# Reading passage:
A doubt about $\int_{0}^{1} f(x)~ \left(\int_0^x |f(t)| dt \right)~ dx=7$, if $\int_{0}^{1}f(x) dx=2, \int_{0}^{1} |f(x)| dx=4$ A question gives $f(x)$ as continuous and $f'(x)>0$ for all real values
of $x$ such that $\int_{0}^{1} f(x) dx=2, \int_{0}^{1} |f(x)| dx=4.$
So it is good to conclude that $f(x)=0$ will have exactly one real root in $(0,1)$, let us call it $x=a$.
The question then asks one to show that $$\int_{0}^{1} f(x)~ \left( \int_0^x  |f(t)| dt \right)~ dx=7.$$
My doubt/question is: Why the said integral is constant independent of the value of $a$ (that is unknown)? Please show it with necessary steps in any case.
 A: Although the integrand $(x,t)\mapsto f(x)\lvert f(t)\rvert$ depends on $a$, it will disappear when you do the integral on the triangle and leave you with dependence only via $\int_0^1 f$ and $\int_0^1\lvert f\rvert$, both of which you know (although they do depend on $a$ morally).  To spell it out completely:
Let $F(x):=\int_0^x f$.  Then
$$
\int_0^x \lvert f(t)\rvert\,\mathrm{d}t =
\begin{cases}
-F(x) & x\in[0,a]\\
F(x)-2F(a) & x\in[a,1]
\end{cases}
$$
and we have $F'=f$ by FTC.  Imposing our given conditions $F(1)=\int_0^1 f=2$ and $4=\int_0^1\lvert f\rvert=F(1)-2F(a)$ gives $F(a)=-1$.  So
\begin{align*}
&\int_0^1 f(x)\int_0^x \lvert f(t)\rvert\,\mathrm{d}t\,\mathrm{d}x\\
&=\int_0^a f(x)\int_0^x \lvert f(t)\rvert\,\mathrm{d}t\,\mathrm{d}x
+\int_a^1 f(x)\int_0^x \lvert f(t)\rvert\,\mathrm{d}t\,\mathrm{d}x\\
&=\int_0^a -f(x)F(x)\,\mathrm{d}x
+\int_a^1 f(x)\Big(F(x)-2F(a)\Big)\,\mathrm{d}x\\
&=\int_0^a -f(x)F(x)\,\mathrm{d}x
+\int_a^1 f(x)F(x)\,\mathrm{d}x
-2F(a)\int_a^1 f(x)\,\mathrm{d}x\\
&=-\frac12F(a)^2
+\frac12\Big[F(1)^2-F(a)^2\Big]
-2F(a)\Big[F(1)-F(a)\Big]\\
&=7.
\end{align*}

# Written exercise 1:
Extract the passage of the integral discussion starting with "The question then" and going on through "in any case.", copying it word for word.
# Written exercise 2:
In the integral discussion, what value of F(a) do the given conditions produce?
The data that comes next is separate material from the integral discussion.

# Recorded information:
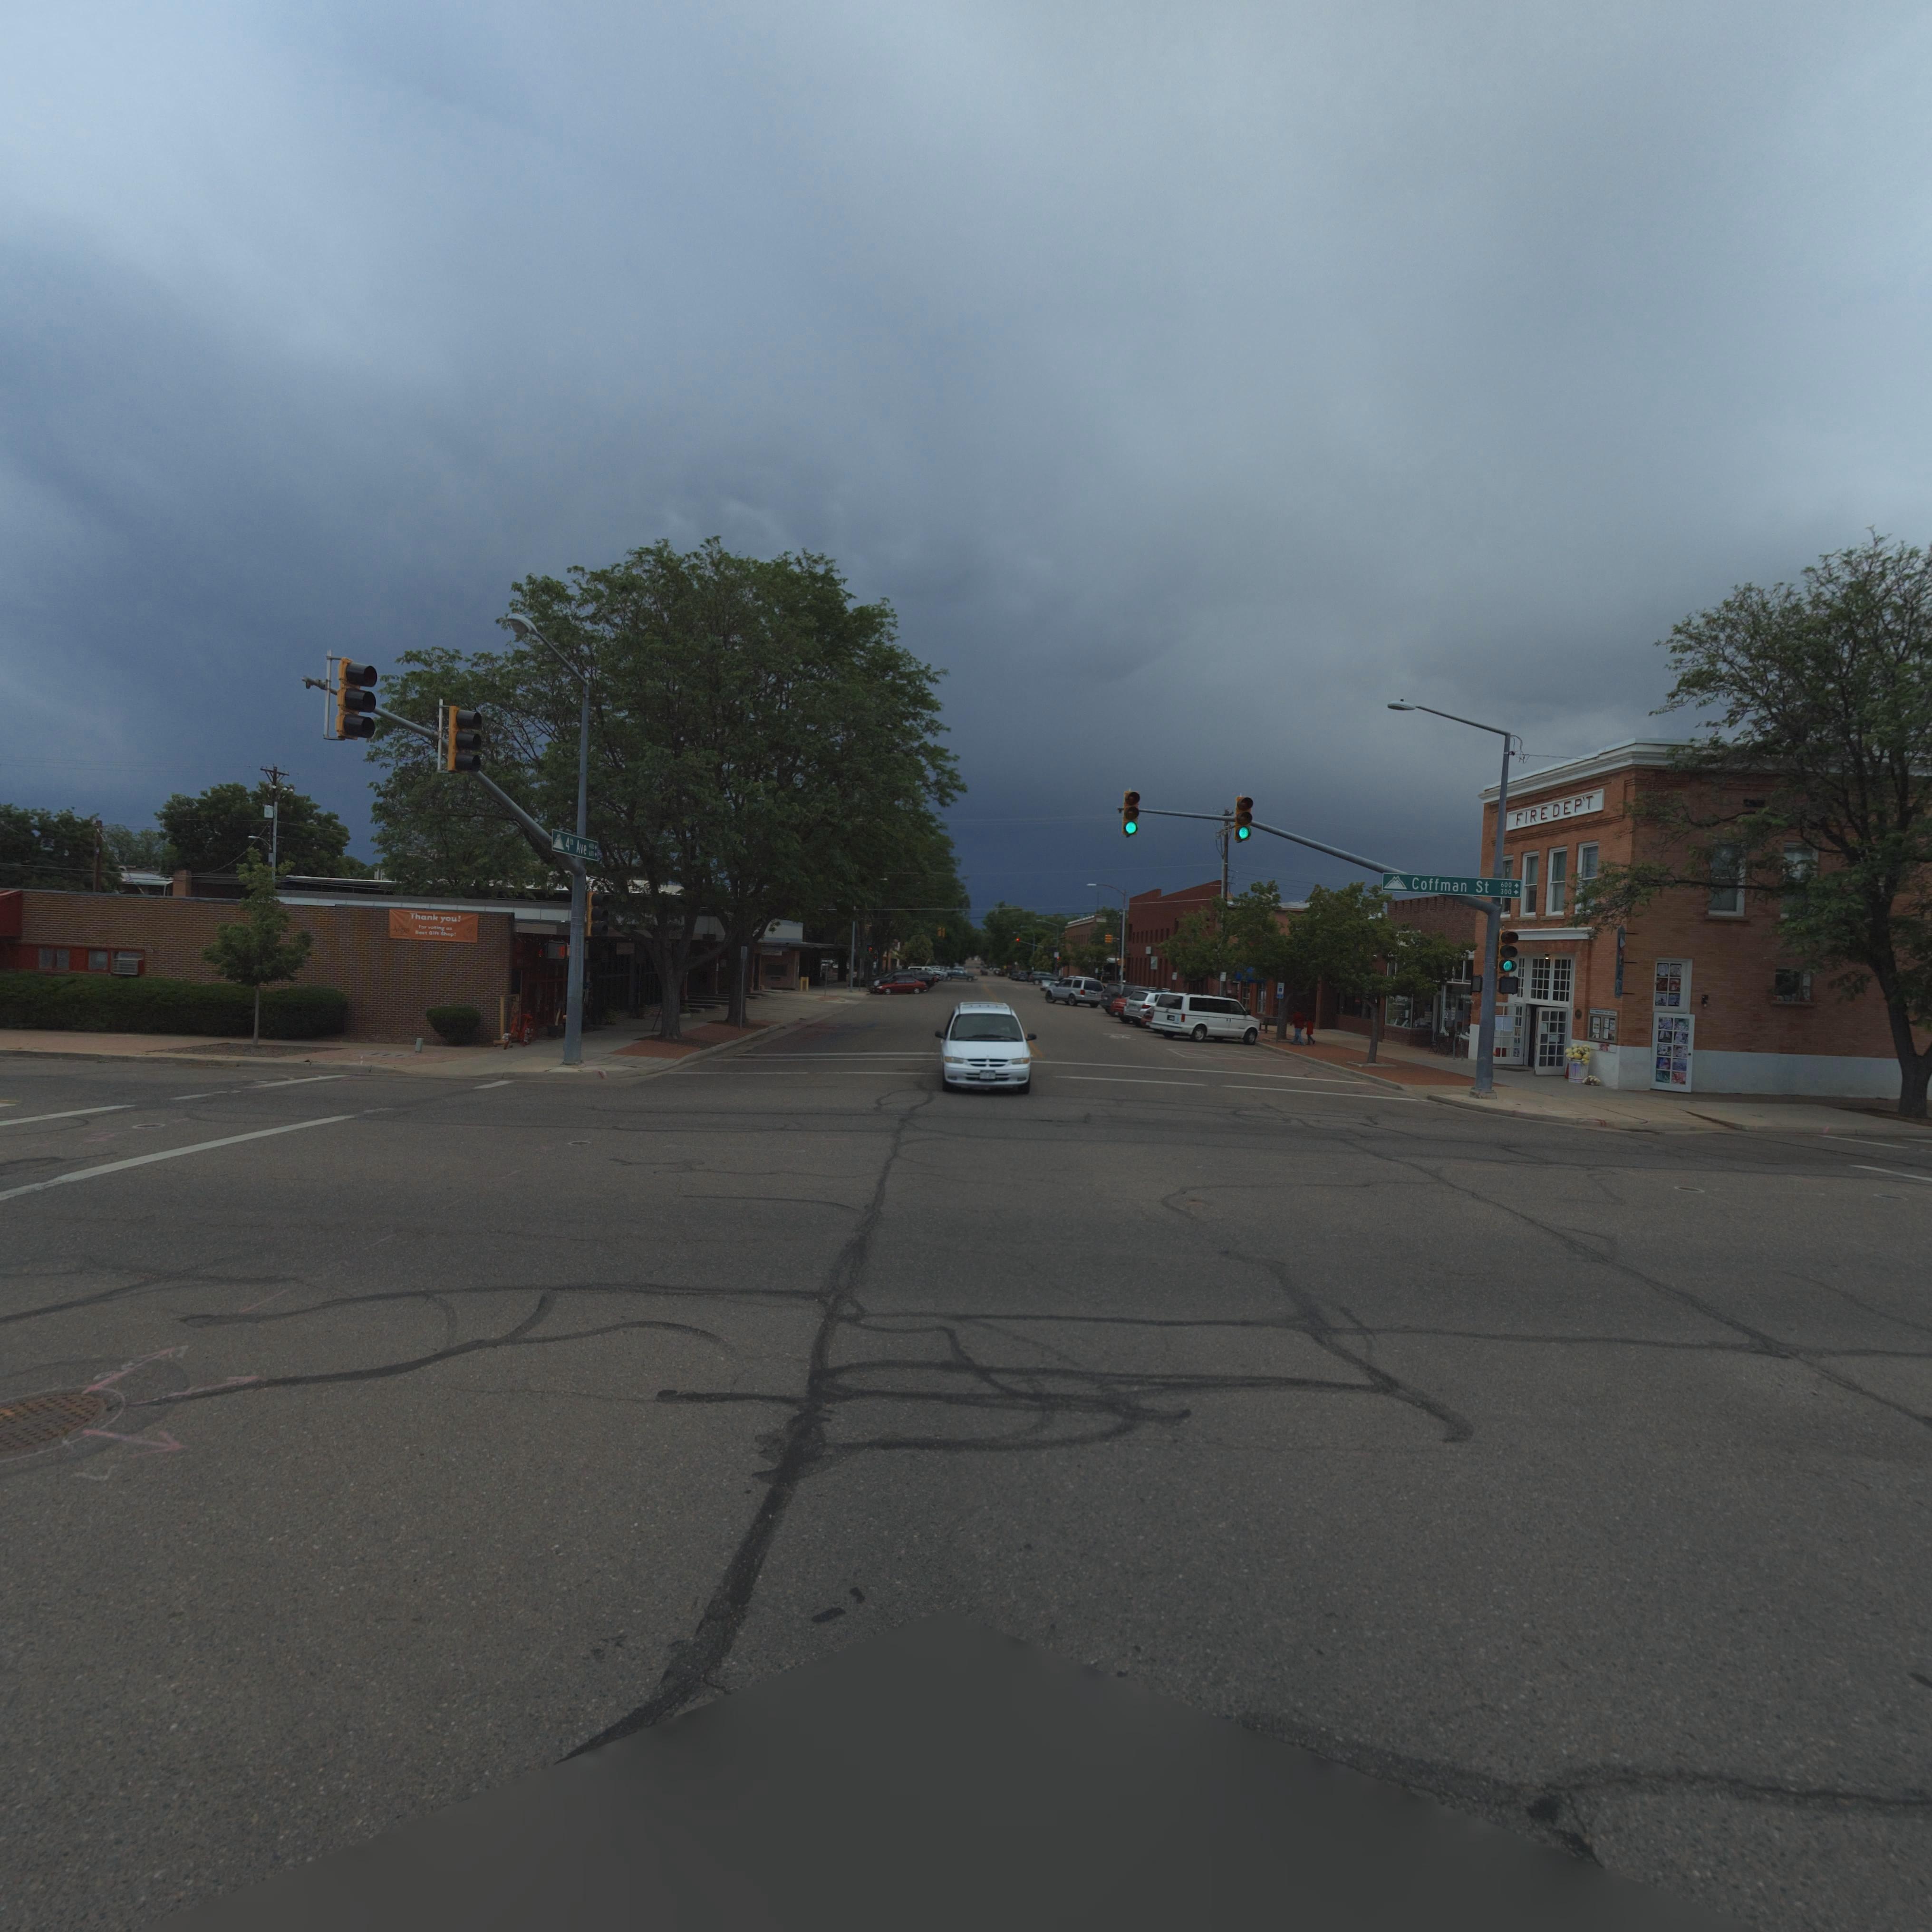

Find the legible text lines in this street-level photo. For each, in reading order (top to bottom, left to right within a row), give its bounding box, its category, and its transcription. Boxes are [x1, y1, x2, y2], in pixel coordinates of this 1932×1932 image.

# Problem solution 1:
The question then asks one to show that $$\int_{0}^{1} f(x)~ \left( \int_0^x  |f(t)| dt \right)~ dx=7.$$
My doubt/question is: Why the said integral is constant independent of the value of $a$ (that is unknown)? Please show it with necessary steps in any case.

# Problem solution 2:
F(a) = -1